- [EXTRACTED INFORMATION]
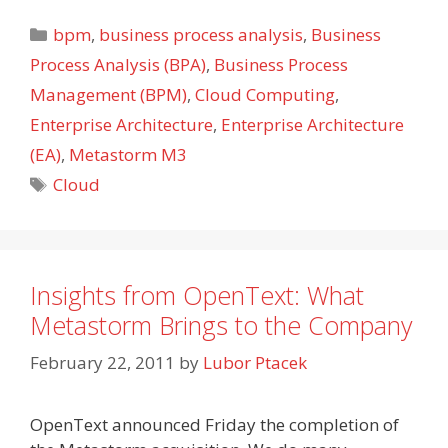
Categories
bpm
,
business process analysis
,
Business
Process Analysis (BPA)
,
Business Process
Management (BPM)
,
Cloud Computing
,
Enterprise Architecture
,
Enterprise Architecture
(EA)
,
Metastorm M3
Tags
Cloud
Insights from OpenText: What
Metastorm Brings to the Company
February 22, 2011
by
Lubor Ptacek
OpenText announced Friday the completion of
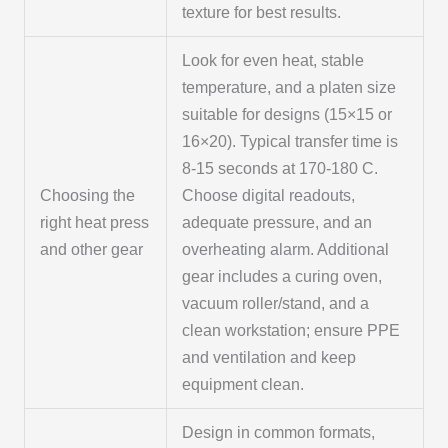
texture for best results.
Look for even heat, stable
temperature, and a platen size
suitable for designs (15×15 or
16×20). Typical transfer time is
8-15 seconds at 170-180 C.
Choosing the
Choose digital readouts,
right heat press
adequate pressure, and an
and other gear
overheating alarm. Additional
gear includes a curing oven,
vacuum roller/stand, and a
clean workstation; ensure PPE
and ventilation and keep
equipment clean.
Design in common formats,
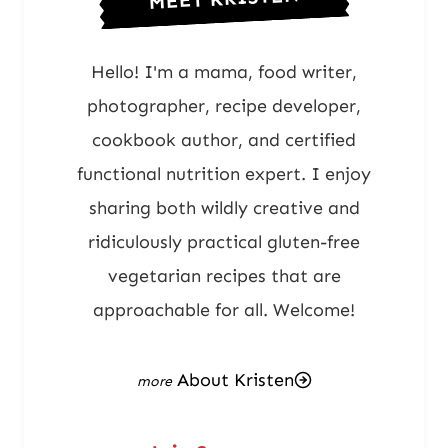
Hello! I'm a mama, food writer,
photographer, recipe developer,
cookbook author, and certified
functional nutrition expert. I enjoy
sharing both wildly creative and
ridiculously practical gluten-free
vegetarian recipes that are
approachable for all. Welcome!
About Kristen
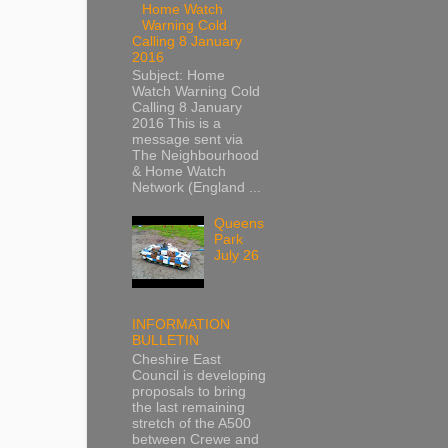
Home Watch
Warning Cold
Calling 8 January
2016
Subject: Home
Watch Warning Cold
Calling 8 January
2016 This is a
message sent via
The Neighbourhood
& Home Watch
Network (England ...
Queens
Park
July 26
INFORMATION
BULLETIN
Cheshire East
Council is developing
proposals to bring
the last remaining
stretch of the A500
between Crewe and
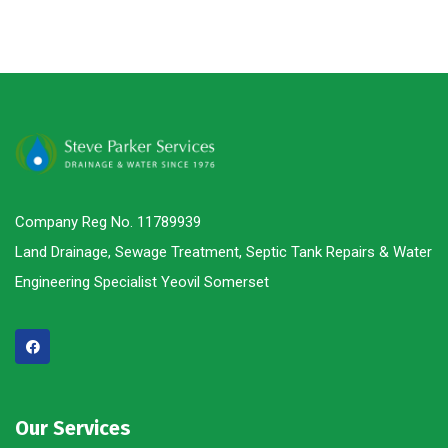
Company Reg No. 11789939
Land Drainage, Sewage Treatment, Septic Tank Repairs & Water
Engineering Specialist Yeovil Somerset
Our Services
...
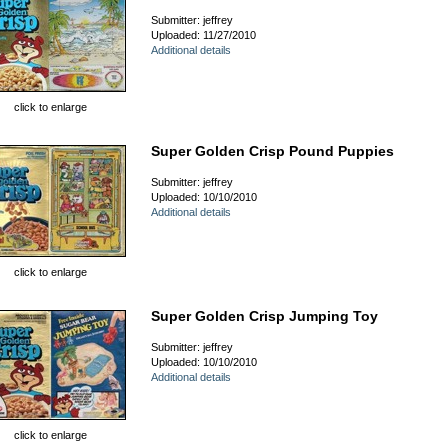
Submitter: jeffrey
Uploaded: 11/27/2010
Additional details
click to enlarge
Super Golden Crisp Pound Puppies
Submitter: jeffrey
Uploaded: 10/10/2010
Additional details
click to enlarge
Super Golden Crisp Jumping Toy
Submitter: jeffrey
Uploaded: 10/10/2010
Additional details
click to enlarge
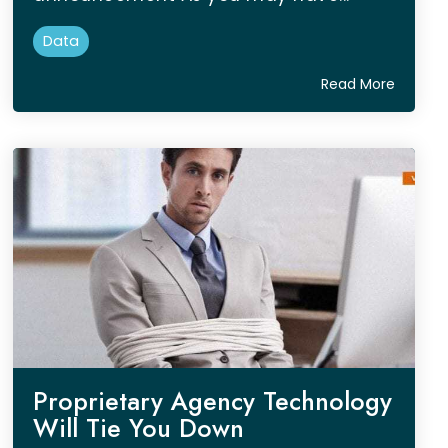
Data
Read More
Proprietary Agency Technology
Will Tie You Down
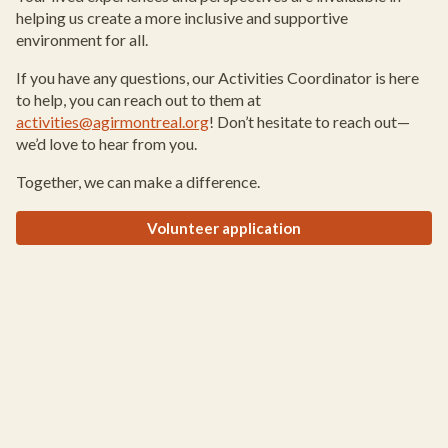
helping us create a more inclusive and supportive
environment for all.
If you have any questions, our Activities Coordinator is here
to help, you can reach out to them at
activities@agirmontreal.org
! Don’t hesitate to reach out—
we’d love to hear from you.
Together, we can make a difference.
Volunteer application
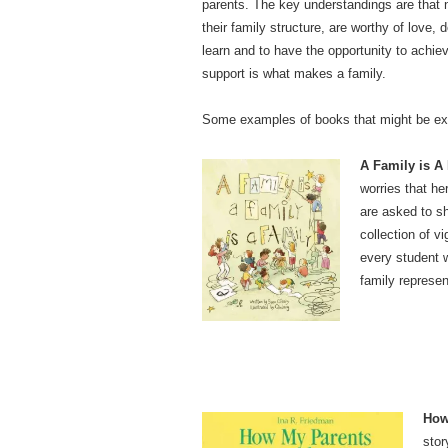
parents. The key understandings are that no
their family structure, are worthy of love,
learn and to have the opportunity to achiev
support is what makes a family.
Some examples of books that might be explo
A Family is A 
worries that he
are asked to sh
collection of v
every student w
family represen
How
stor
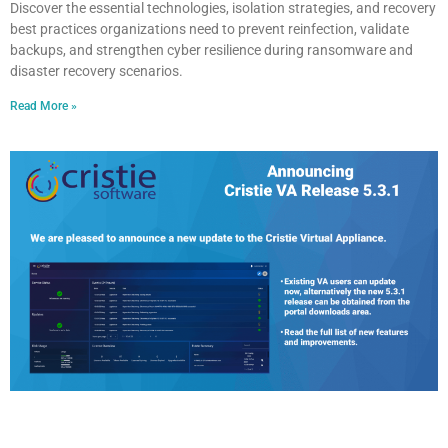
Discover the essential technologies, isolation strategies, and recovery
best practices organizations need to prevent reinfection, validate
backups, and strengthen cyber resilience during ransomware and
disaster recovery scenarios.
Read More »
==
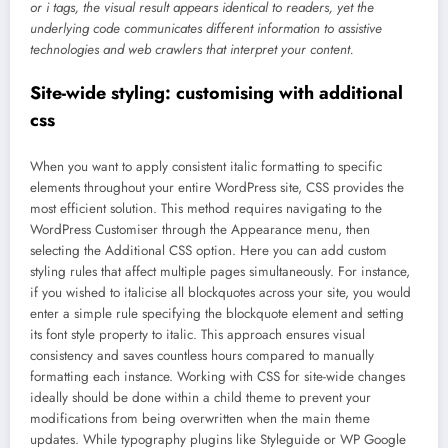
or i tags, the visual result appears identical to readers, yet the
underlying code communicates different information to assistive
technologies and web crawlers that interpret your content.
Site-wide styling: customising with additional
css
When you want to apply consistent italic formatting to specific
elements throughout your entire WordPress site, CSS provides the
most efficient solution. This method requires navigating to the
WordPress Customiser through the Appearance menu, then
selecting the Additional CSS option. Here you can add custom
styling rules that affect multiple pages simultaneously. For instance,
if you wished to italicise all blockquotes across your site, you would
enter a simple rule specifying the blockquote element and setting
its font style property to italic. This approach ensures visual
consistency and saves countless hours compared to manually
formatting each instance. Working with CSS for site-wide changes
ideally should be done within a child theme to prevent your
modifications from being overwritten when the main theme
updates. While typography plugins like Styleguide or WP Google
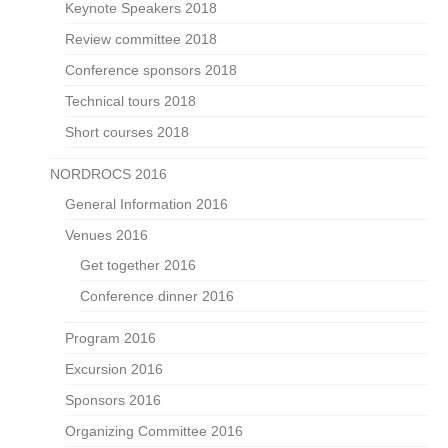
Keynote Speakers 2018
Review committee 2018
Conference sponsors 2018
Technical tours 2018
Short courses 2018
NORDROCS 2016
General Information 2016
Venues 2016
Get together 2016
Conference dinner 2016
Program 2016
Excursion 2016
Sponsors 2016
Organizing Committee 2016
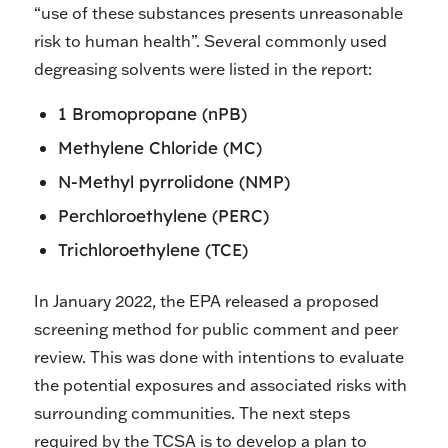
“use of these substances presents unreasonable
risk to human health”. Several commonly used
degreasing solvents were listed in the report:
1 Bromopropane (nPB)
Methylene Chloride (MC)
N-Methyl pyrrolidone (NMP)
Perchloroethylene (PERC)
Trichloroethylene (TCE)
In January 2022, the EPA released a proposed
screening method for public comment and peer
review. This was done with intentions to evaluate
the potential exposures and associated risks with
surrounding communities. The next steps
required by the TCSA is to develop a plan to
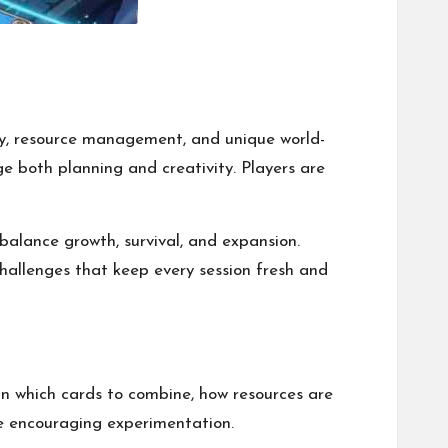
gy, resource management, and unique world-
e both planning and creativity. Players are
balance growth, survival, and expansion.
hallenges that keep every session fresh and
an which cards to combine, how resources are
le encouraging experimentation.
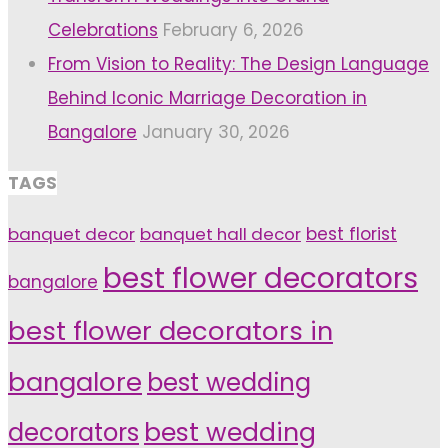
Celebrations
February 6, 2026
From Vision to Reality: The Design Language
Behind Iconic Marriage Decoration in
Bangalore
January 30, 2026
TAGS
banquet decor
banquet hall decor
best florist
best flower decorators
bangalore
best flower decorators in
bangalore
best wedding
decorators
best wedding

- [TASK ITEM]
An exact copy is needed of the entries above, starting at the line that holds "if you wished" and stopping at the line that holds "surrounding communities. The next steps", both kept; pictures stay out.

- [COMPLETED TASK]
if you wished to italicise all blockquotes across your site, you would
enter a simple rule specifying the blockquote element and setting
its font style property to italic. This approach ensures visual
consistency and saves countless hours compared to manually
formatting each instance. Working with CSS for site-wide changes
ideally should be done within a child theme to prevent your
modifications from being overwritten when the main theme
updates. While typography plugins like Styleguide or WP Google
Keynote Speakers 2018
Review committee 2018
Conference sponsors 2018
Technical tours 2018
Short courses 2018
NORDROCS 2016
General Information 2016
Venues 2016
Get together 2016
Conference dinner 2016
Program 2016
Excursion 2016
Sponsors 2016
Organizing Committee 2016
“use of these substances presents unreasonable
risk to human health”. Several commonly used
degreasing solvents were listed in the report:
1 Bromopropane (nPB)
Methylene Chloride (MC)
N-Methyl pyrrolidone (NMP)
Perchloroethylene (PERC)
Trichloroethylene (TCE)
In January 2022, the EPA released a proposed
screening method for public comment and peer
review. This was done with intentions to evaluate
the potential exposures and associated risks with
surrounding communities. The next steps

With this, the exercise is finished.